As such, to reduce the attack surface, consider explicitly handling the scenario in which the walkTree function does not have a proof to go through.

Update: Acknowledged, not resolved. The Scroll team stated:

We are sure that the default value of rootHash and expectedHash is zero, so no assignment is needed.

Unbounded walkTree Due to Underflow

In the ZkTrieVerifier library, the walkTree function calculates the nodes as the length passed with the proofs, minus one. However, if a user sets the length as if there are no proofs, the nodes variable will be type(uint256).max as it will underflow due to a lack of safe arithmetic operations in assembly. This would cause a situation whereby the loop handles data beyond the range of the calldata where the respective proofs should end.

Although this issue does not cause a problem by itself, as it will probably revert due to checks during the walkTree function, it can still be used as a tool to craft a malicious proof with the intention of triggering another issue.

In favor of reducing the attack surface, consider checking the lengths against the passed proofs.

Update: Acknowledged, not resolved. The Scroll team stated:

If a user sets the length as if there are no proofs, the function will revert. So, it will not be a problem.

Trie Depth Is Not Explicitly Capped

By using the Poseidon Hash, the node uses a maximum depth of 248 levels. However, the ZkTrieVerifier library does not impose a limit on the first byte that represents the length added to the proofs, making it possible to pass proofs with a length that exceeds the limit and continue with the operation. Even though it is challenging to craft a proof that would allow a user to pass the validations performed when constructing the leaf hash, not asserting the length exposes some un-mitigated attack surface which could be targeted by a malicious user in a different attack.

Consider asserting that the maximum depth is not exceeded by the crafted proof.

Update: Resolved in pull request #1137 at commit daaf600.

Notes & Additional Information

Inconsistent Naming Convention

The ZkTrieVerifier library uses two naming conventions for the functions' names. In particular, functions associated with the hashing operation (poseidon_hash and the hash_uint256 functions) are written in snake case, whereas other functions such as the walkTree function are written in camel case.
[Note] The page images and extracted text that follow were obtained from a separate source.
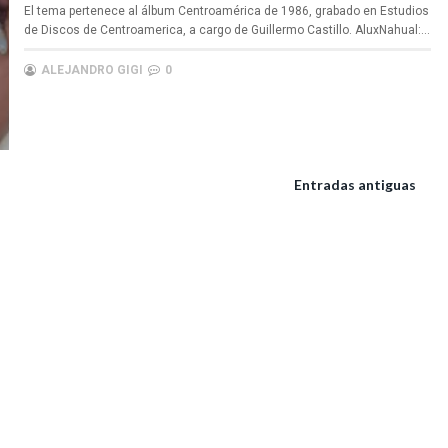
El tema pertenece al álbum Centroamérica de 1986, grabado en Estudios
de Discos de Centroamerica, a cargo de Guillermo Castillo. AluxNahual:...
ALEJANDRO GIGI
0
Entradas antiguas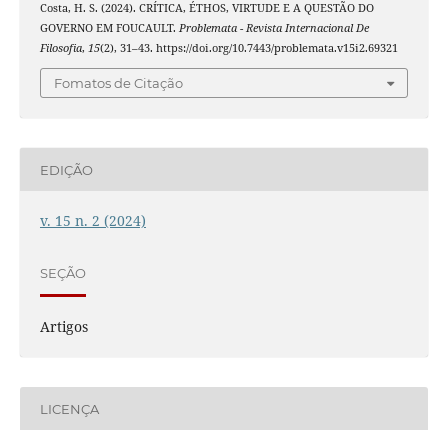
Costa, H. S. (2024). CRÍTICA, ÉTHOS, VIRTUDE E A QUESTÃO DO
GOVERNO EM FOUCAULT.
Problemata - Revista Internacional De
Filosofia
,
15
(2), 31–43. https://doi.org/10.7443/problemata.v15i2.69321
Fomatos de Citação
EDIÇÃO
v. 15 n. 2 (2024)
SEÇÃO
Artigos
LICENÇA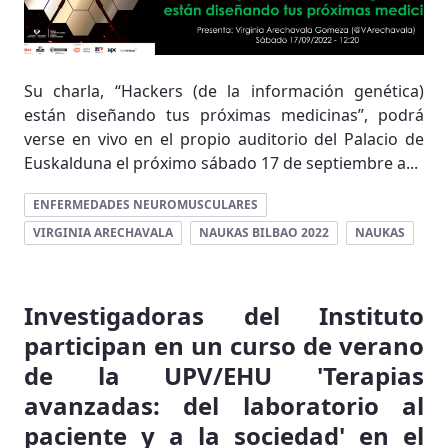
Su charla, “Hackers (de la información genética)
están diseñando tus próximas medicinas”, podrá
verse en vivo en el propio auditorio del Palacio de
Euskalduna el próximo sábado 17 de septiembre a...
ENFERMEDADES NEUROMUSCULARES
VIRGINIA ARECHAVALA
NAUKAS BILBAO 2022
NAUKAS
Investigadoras del Instituto
participan en un curso de verano
de la UPV/EHU 'Terapias
avanzadas: del laboratorio al
paciente y a la sociedad' en el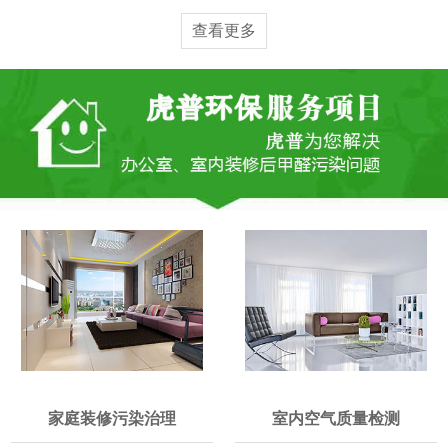
查看更多
家庭装修污染治理
室内空气质量检测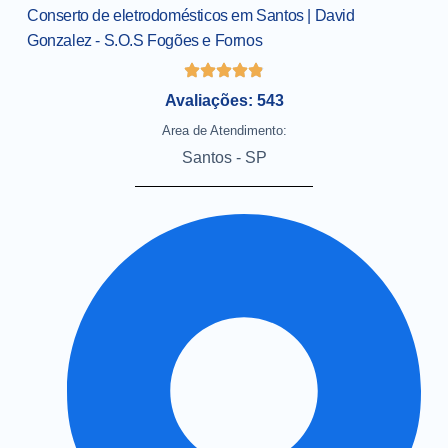
Conserto de eletrodomésticos em Santos | David
Gonzalez - S.O.S Fogões e Fornos
Avaliações: 543
Area de Atendimento:
Santos - SP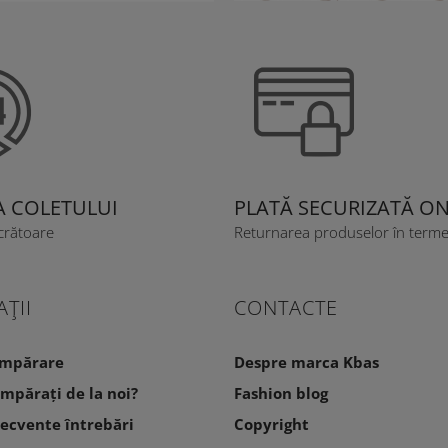
A COLETULUI
PLATĂ SECURIZATĂ ON
ucrătoare
Returnarea produselor în terme
ŢII
CONTACTE
umpărare
Despre marca Kbas
umpărați de la noi?
Fashion blog
recvente întrebări
Copyright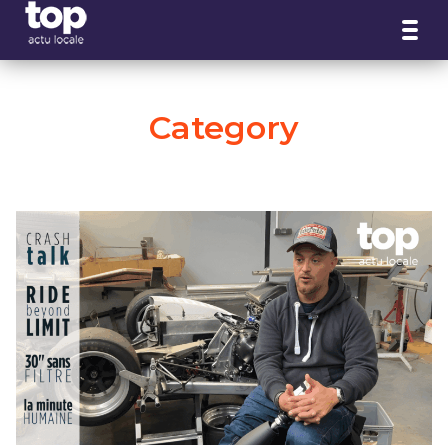
Panneau de gestion des cookies
Category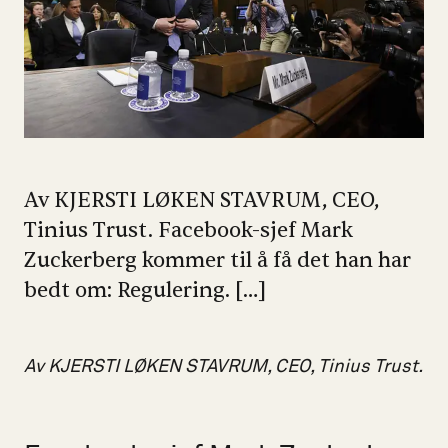
Av KJERSTI LØKEN STAVRUM, CEO,
Tinius Trust. Facebook-sjef Mark
Zuckerberg kommer til å få det han har
bedt om: Regulering. […]
Av KJERSTI LØKEN STAVRUM, CEO, Tinius Trust.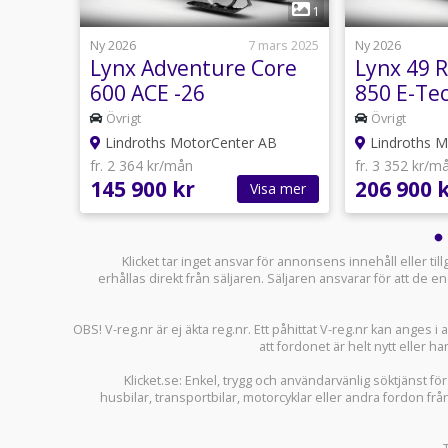
1
1
8 april
Ny 2026
7 mars 2025
Ny 2026
 Core
Lynx Adventure Core
Lynx 49 
30hk)
600 ACE -26
850 E-Tec
-
Övrigt
Övrigt
AB
Lindroths MotorCenter AB
Lindroths M
fr. 2 364 kr/mån
fr. 3 352 kr/m
145 900 kr
206 900 
sa mer
Visa mer
Klicket tar inget ansvar för annonsens innehåll eller ti
erhållas direkt från säljaren. Säljaren ansvarar för att de
OBS! V-reg.nr är ej äkta reg.nr. Ett påhittat V-reg.nr kan anges 
att fordonet är helt nytt eller ha
Klicket.se
: Enkel, trygg och användarvänlig söktjänst fö
husbilar
,
transportbilar
,
motorcyklar
eller andra fordon frå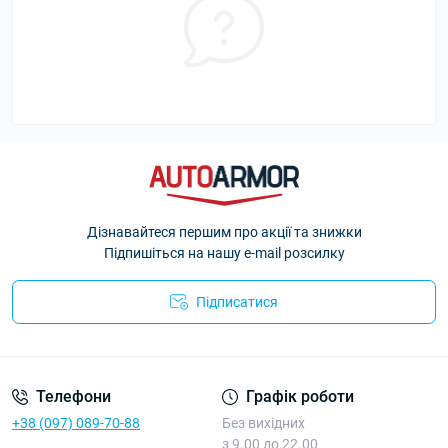
Дізнавайтеся першим про акції та знижки
Підпишіться на нашу e-mail розсилку
Підписатися
Політика Безпеки AutoArmor
Телефони
Графік роботи
+38 (097) 089-70-88
Без вихідних
з 9.00 до 22.00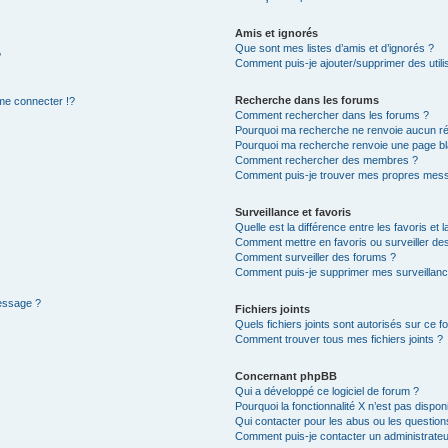
Amis et ignorés
Que sont mes listes d’amis et d’ignorés ?
?
Comment puis-je ajouter/supprimer des utilis
Recherche dans les forums
e connecter !?
Comment rechercher dans les forums ?
Pourquoi ma recherche ne renvoie aucun ré
Pourquoi ma recherche renvoie une page bl
Comment rechercher des membres ?
Comment puis-je trouver mes propres mess
Surveillance et favoris
Quelle est la différence entre les favoris et l
Comment mettre en favoris ou surveiller des
Comment surveiller des forums ?
Comment puis-je supprimer mes surveillanc
message ?
Fichiers joints
Quels fichiers joints sont autorisés sur ce f
Comment trouver tous mes fichiers joints ?
Concernant phpBB
Qui a développé ce logiciel de forum ?
Pourquoi la fonctionnalité X n’est pas dispon
Qui contacter pour les abus ou les questio
Comment puis-je contacter un administrateu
Consider using a consistent naming style throughout the codebase.

Update: Resolved in pull request #1138 at commit db8f65d.
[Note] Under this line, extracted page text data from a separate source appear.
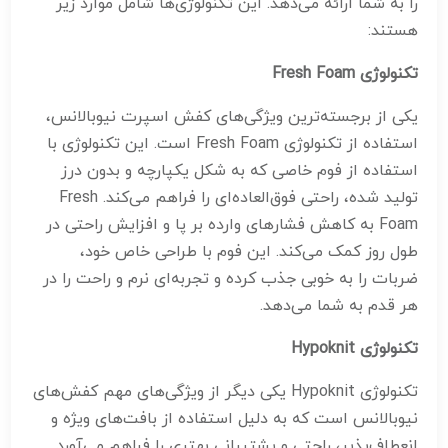
را به شما ارائه می‌دهد. این تکنولوژی‌ها شامل موارد زیر
هستند:
تکنولوژی
Fresh Foam
یکی از برجسته‌ترین ویژگی‌های کفش اسپرت نیوبالانس،
استفاده از تکنولوژی Fresh Foam است. این تکنولوژی با
استفاده از فوم خاصی که به شکل یکپارچه و بدون درز
تولید شده، راحتی فوق‌العاده‌ای را فراهم می‌کند. Fresh
Foam به کاهش فشارهای وارده بر پا و افزایش راحتی در
طول روز کمک می‌کند. این فوم با طراحی خاص خود،
ضربات را به خوبی جذب کرده و تجربه‌ای نرم و راحت را در
هر قدم به شما می‌دهد.
تکنولوژی
Hypoknit
تکنولوژی Hypoknit یکی دیگر از ویژگی‌های مهم کفش‌های
نیوبالانس است که به دلیل استفاده از بافت‌های ویژه و
انعطاف‌پذیر، راحتی و پشتیبانی بهتری را فراهم می‌آورد.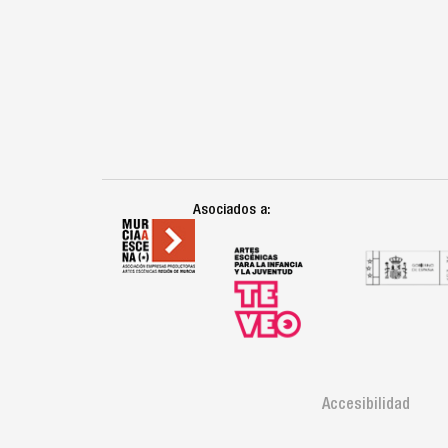
Asociados a:
Accesibilidad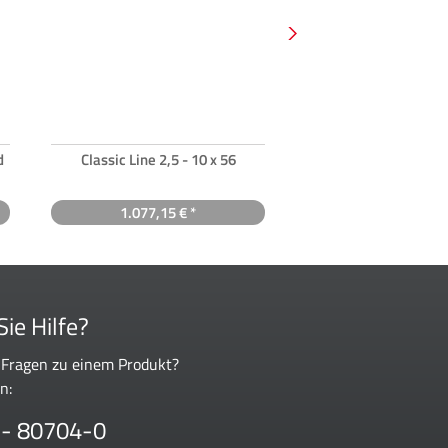
d
Classic Line 2,5 - 10 x 56
Classic Line 2 - 
1.077,15 € *
871,98 € *
ie Hilfe?
 Fragen zu einem Produkt?
n:
 - 80704-0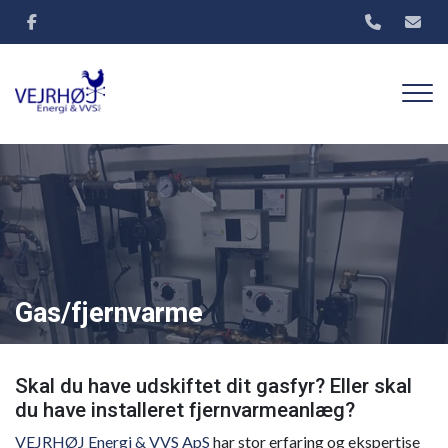
Gå
til
hovedindhold
Gas/fjernvarme
Skal du have udskiftet dit gasfyr? Eller skal
du have installeret fjernvarmeanlæg?
VEJRHØJ Energi & VVS ApS
har stor erfaring og ekspertise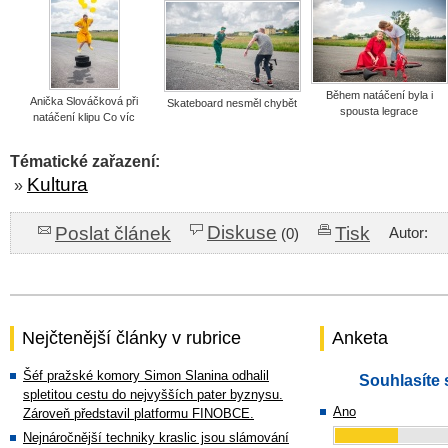
Během natáčení byla i
Anička Slováčková při
Skateboard nesměl chybět
spousta legrace
natáčení klipu Co víc
Tématické zařazení:
Kultura
»
Diskuse
Poslat článek
Tisk
Autor:
(0)
Nejčtenější články v rubrice
Anketa
Šéf pražské komory Simon Slanina odhalil
Souhlasíte 
spletitou cestu do nejvyšších pater byznysu.
Ano
Zároveň představil platformu FINOBCE.
Nejnáročnější techniky kraslic jsou slámování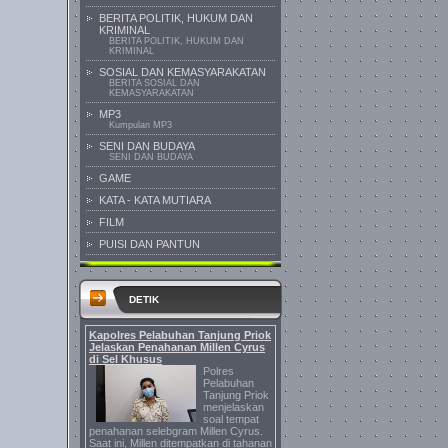
BERITA POLITIK, HUKUM DAN
KRIMINAL
BERITA POLITIK, HUKUM DAN
KRIMINAL
SOSIAL DAN KEMASYARAKATAN
BERITA SOSIAL DAN
KEMASYARAKATAN
MP3
Kumpulan MP3
SENI DAN BUDAYA
SENI DAN BUDAYA
GAME
KATA - KATA MUTIARA
FILM
PUISI DAN PANTUN
DETIK
Kapolres Pelabuhan Tanjung Priok
Jelaskan Penahanan Millen Cyrus
di Sel Khusus
Polres
Pelabuhan
Tanjung Priok
menjelaskan
soal tempat
penahanan selebgram Millen Cyrus.
Saat ini, Millen ditempatkan di tahanan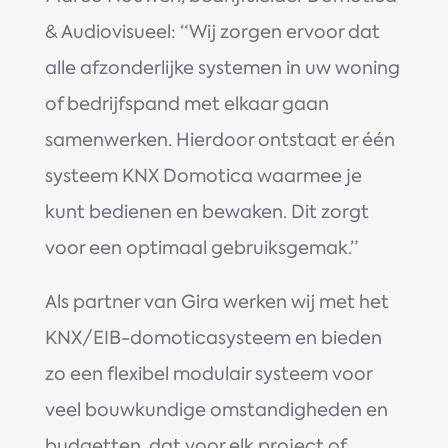
& Audiovisueel: “Wij zorgen ervoor dat
alle afzonderlijke systemen in uw woning
of bedrijfspand met elkaar gaan
samenwerken. Hierdoor ontstaat er één
systeem KNX Domotica waarmee je
kunt bedienen en bewaken. Dit zorgt
voor een optimaal gebruiksgemak.”
Als partner van Gira werken wij met het
KNX/EIB-domoticasysteem en bieden
zo een flexibel modulair systeem voor
veel bouwkundige omstandigheden en
budgetten, dat voor elk project of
Inconsistent Integer Base in Inline Assembly

The ZkTrieVerifier library makes use of inline assembly for multiple features. When performing these calculations, the decimal and hexadecimal integer bases are used interchangeably. For instance, 1 and 0x1 are used to move the memory pointer.

Consider sticking to one integer base for memory pointer movements and any other operations to improve the readability of the codebase and prevent calculation errors.

Update: Partially resolved in pull request #1139 at commit d280b6c. There are still cases, such as the addition in line 99, that are not consistent with the rest of the code. The Scroll team stated:

depth is not pointer, so we use 1 instead of 0x01.

Incorrect Function Visibility

The verifyZkTrieProof function of the ScrollChainCommitmentVerifier contract is not called internally by this contract.

Consider setting this function's visibility to external instead of public in order to reduce the attack surface.

Update: Resolved in pull request #1140 at commit bb781f1. The verifyStateCommitment function now uses the verifyZkTrieProof function from the ScrollChainCommitmentVerifier contract instead of calling the library directly.

 
 

Conclusion

The audit and the additional testing advisory engagement yielded recommendations to improve the overall quality and health of the codebase.

The codebase is well-written and has proper documentation. However, it could benefit from a more descriptive reasoning about the integration with the rest of the protocol, specially with the node's code, and its limitations. Furthermore, there are opportunities to improve the test suite, and to increase the test coverage.

The Scroll team was very responsive throughout the audit period and provided us with information regarding the operation of the node.